Booksmart Movie Review + Cast & Trailer
If you've not seen the smash hit movie, Booksmart you're missing out. In addition, if you're a lover of comedy films with great casts that tout a positive body image and highlight the strength of friendships then watch Booksmart as soon as possible. This film is easy to miss, despite its glowing recommendations. There are tonnes of movies just like it. However not many have this many things going for them.
The story follows two studious girls Amy and Molly. They discover the four years they spent knee-deep in books cost them more than just fun nights. Amy and Molly are played by Kaitlyn Dever and Beanie Feldstein. The two girls come together like peas in a pod. Both are determined to make up for lost time and go looking for the party of all parties to end their school years right.
Who Wrote Booksmart?
was written by Emily Halpern, Sarah Haskins, Susanna Fogel, and Katie Silberman. Halpern and Haskins have both written for many TV series, however, this film is their feature-length film debut. Fogel and Silberman have previously written The 'Spy Who Dumped Me' and the latter wrote 'Isn't It Romantic.' Booksmart
Booksmart marks director Olivia Wildes' directorial debut.
- One Night Left by Dan The Automator and Full Star
What Does it Mean to Be Booksmart?
The moral of the film is centered on the fact that Molly and Amy are book smart. This means that they both value studying, over everyday life choices. Their allocation is as part of the bookworm or nerd section of the school. Popularity be-dammed.
In early scenes, Molly has a conversation in the toilets discovering her self-righteous placement of being better off than those deemed slackers is incorrect.
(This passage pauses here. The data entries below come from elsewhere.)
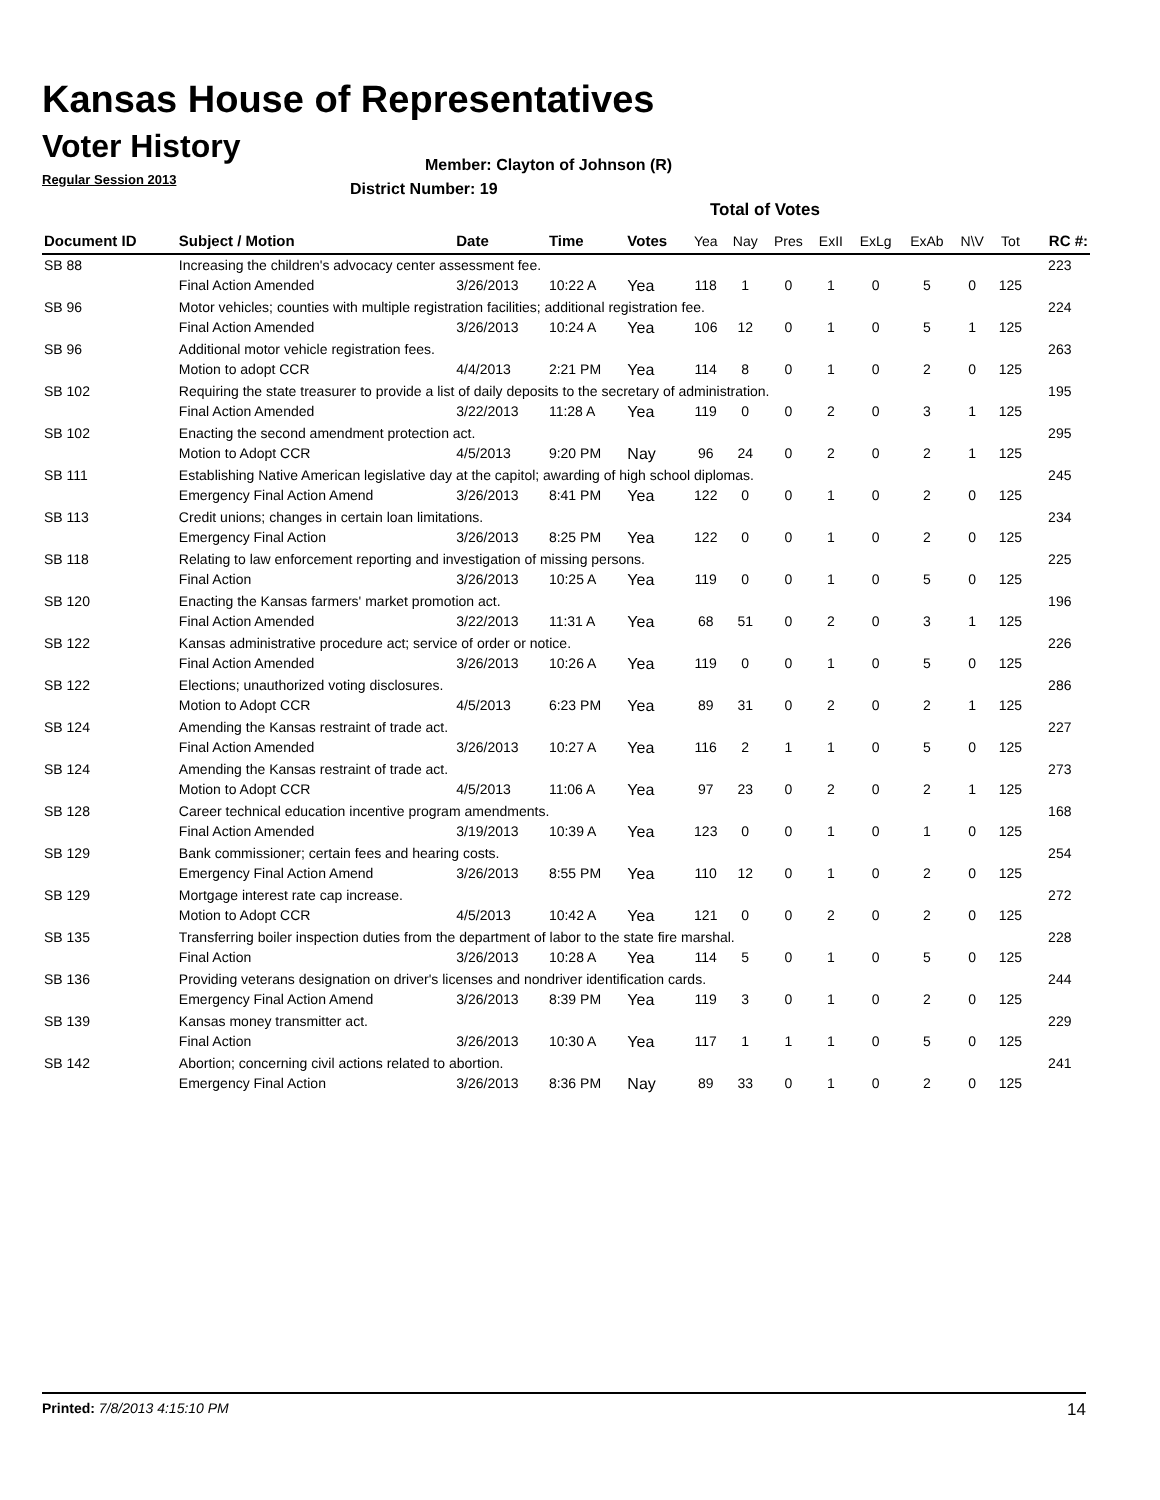Kansas House of Representatives
Voter History
Regular Session 2013
Member: Clayton of Johnson (R)
District Number: 19
Total of Votes
| Document ID | Subject / Motion | Date | Time | Votes | Yea | Nay | Pres | ExII | ExLg | ExAb | N\V | Tot | RC #: |
| --- | --- | --- | --- | --- | --- | --- | --- | --- | --- | --- | --- | --- | --- |
| SB 88 | Increasing the children's advocacy center assessment fee. | | | | | | | | | | | | 223 |
| | Final Action Amended | 3/26/2013 | 10:22 A | Yea | 118 | 1 | 0 | 1 | 0 | 5 | 0 | 125 | |
| SB 96 | Motor vehicles; counties with multiple registration facilities; additional registration fee. | | | | | | | | | | | | 224 |
| | Final Action Amended | 3/26/2013 | 10:24 A | Yea | 106 | 12 | 0 | 1 | 0 | 5 | 1 | 125 | |
| SB 96 | Additional motor vehicle registration fees. | | | | | | | | | | | | 263 |
| | Motion to adopt CCR | 4/4/2013 | 2:21 PM | Yea | 114 | 8 | 0 | 1 | 0 | 2 | 0 | 125 | |
| SB 102 | Requiring the state treasurer to provide a list of daily deposits to the secretary of administration. | | | | | | | | | | | | 195 |
| | Final Action Amended | 3/22/2013 | 11:28 A | Yea | 119 | 0 | 0 | 2 | 0 | 3 | 1 | 125 | |
| SB 102 | Enacting the second amendment protection act. | | | | | | | | | | | | 295 |
| | Motion to Adopt CCR | 4/5/2013 | 9:20 PM | Nay | 96 | 24 | 0 | 2 | 0 | 2 | 1 | 125 | |
| SB 111 | Establishing Native American legislative day at the capitol; awarding of high school diplomas. | | | | | | | | | | | | 245 |
| | Emergency Final Action Amend | 3/26/2013 | 8:41 PM | Yea | 122 | 0 | 0 | 1 | 0 | 2 | 0 | 125 | |
| SB 113 | Credit unions; changes in certain loan limitations. | | | | | | | | | | | | 234 |
| | Emergency Final Action | 3/26/2013 | 8:25 PM | Yea | 122 | 0 | 0 | 1 | 0 | 2 | 0 | 125 | |
| SB 118 | Relating to law enforcement reporting and investigation of missing persons. | | | | | | | | | | | | 225 |
| | Final Action | 3/26/2013 | 10:25 A | Yea | 119 | 0 | 0 | 1 | 0 | 5 | 0 | 125 | |
| SB 120 | Enacting the Kansas farmers' market promotion act. | | | | | | | | | | | | 196 |
| | Final Action Amended | 3/22/2013 | 11:31 A | Yea | 68 | 51 | 0 | 2 | 0 | 3 | 1 | 125 | |
| SB 122 | Kansas administrative procedure act; service of order or notice. | | | | | | | | | | | | 226 |
| | Final Action Amended | 3/26/2013 | 10:26 A | Yea | 119 | 0 | 0 | 1 | 0 | 5 | 0 | 125 | |
| SB 122 | Elections; unauthorized voting disclosures. | | | | | | | | | | | | 286 |
| | Motion to Adopt CCR | 4/5/2013 | 6:23 PM | Yea | 89 | 31 | 0 | 2 | 0 | 2 | 1 | 125 | |
| SB 124 | Amending the Kansas restraint of trade act. | | | | | | | | | | | | 227 |
| | Final Action Amended | 3/26/2013 | 10:27 A | Yea | 116 | 2 | 1 | 1 | 0 | 5 | 0 | 125 | |
| SB 124 | Amending the Kansas restraint of trade act. | | | | | | | | | | | | 273 |
| | Motion to Adopt CCR | 4/5/2013 | 11:06 A | Yea | 97 | 23 | 0 | 2 | 0 | 2 | 1 | 125 | |
| SB 128 | Career technical education incentive program amendments. | | | | | | | | | | | | 168 |
| | Final Action Amended | 3/19/2013 | 10:39 A | Yea | 123 | 0 | 0 | 1 | 0 | 1 | 0 | 125 | |
| SB 129 | Bank commissioner; certain fees and hearing costs. | | | | | | | | | | | | 254 |
| | Emergency Final Action Amend | 3/26/2013 | 8:55 PM | Yea | 110 | 12 | 0 | 1 | 0 | 2 | 0 | 125 | |
| SB 129 | Mortgage interest rate cap increase. | | | | | | | | | | | | 272 |
| | Motion to Adopt CCR | 4/5/2013 | 10:42 A | Yea | 121 | 0 | 0 | 2 | 0 | 2 | 0 | 125 | |
| SB 135 | Transferring boiler inspection duties from the department of labor to the state fire marshal. | | | | | | | | | | | | 228 |
| | Final Action | 3/26/2013 | 10:28 A | Yea | 114 | 5 | 0 | 1 | 0 | 5 | 0 | 125 | |
| SB 136 | Providing veterans designation on driver's licenses and nondriver identification cards. | | | | | | | | | | | | 244 |
| | Emergency Final Action Amend | 3/26/2013 | 8:39 PM | Yea | 119 | 3 | 0 | 1 | 0 | 2 | 0 | 125 | |
| SB 139 | Kansas money transmitter act. | | | | | | | | | | | | 229 |
| | Final Action | 3/26/2013 | 10:30 A | Yea | 117 | 1 | 1 | 1 | 0 | 5 | 0 | 125 | |
| SB 142 | Abortion; concerning civil actions related to abortion. | | | | | | | | | | | | 241 |
| | Emergency Final Action | 3/26/2013 | 8:36 PM | Nay | 89 | 33 | 0 | 1 | 0 | 2 | 0 | 125 | |
Printed: 7/8/2013 4:15:10 PM 14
After hearing a girl and two boys talk about her in a negative way, she emerges to discover their lack of straight-A behavior has amounted to just as much clout in university options as she got. Molly chose to forgo having fun, going to parties and getting involved in what many see as a right of passage. For nothing.
The narrative will remind you of many comedy coming of age films you've seen before. But it never fails to be unique at the same time. The film is contemporary and witty. In films similar to this like; Mean Girls, Clueless, and Dazed and Confused, Booksmart is not a story aimed at young kids rather older teens and young adults.
Favorite Characters from the Booksmart Movie
Molly and Amy are by far two of my most favorite characters in the film.
Despite their age, they are witty and funny. Although there's a lot of overt and over-the-top conversation about homosexuality and sex in general, I felt this was done in a tongue-in-cheek manner. I was totally on board with their style of banter and felt it added more than it took away. Not to mention the scenes containing prolific drug use because there is plenty of that here too. Molly and Amy inadvertently end up on an acid trip facilitated by the vivacious and abnormal Gigi which leads to hilarious scenes involving both girls thinking they've turned into Barbie Dolls.
In fact, I found a lot of the storyline humorous. Billie Lourd's role as Gigi happened to be my favorite of the cast. In her almost lemur style appearance, she pops up from time to time to deliver one-liners and monotone quips. Every line of Gigi's dialogue felt fitting, in the rushed and busy pacing. Writers even managed to bring some depth into the supporting cast with great backstories which eventually meshed with the central plot about friendship, loyalty, and self-worth.
Lastly, Skyler Gisondo as Jared is also pegged as a surprise character and had his own great personality traits. Instead of being allotted the generic school rich kid with generic sundries of being a powerful bully, here there is much more going on. I am always pleased to see Gisondo in films, especially comedies like this. In Booksmart, his journey and ability to offer the world who he turns out to be just as important as many others.
Overall Summary of Booksmart, Should You Watch It?
Booksmart is a charming film with surprisingly great cinematography. There are some fabulous production assets surrounding close-ups in the closing credits where cast members are hit in slow motion with water balloons. I found these were a fitting end to a great movie overall.
The comedy film as a whole is highly enjoyable, especially if you aren't too sensitive about what many would consider vulgar. I didn't, I thought it was funny and found myself laughing a lot.
I give Booksmart 4 'scissoring isn't a thing' out of 5.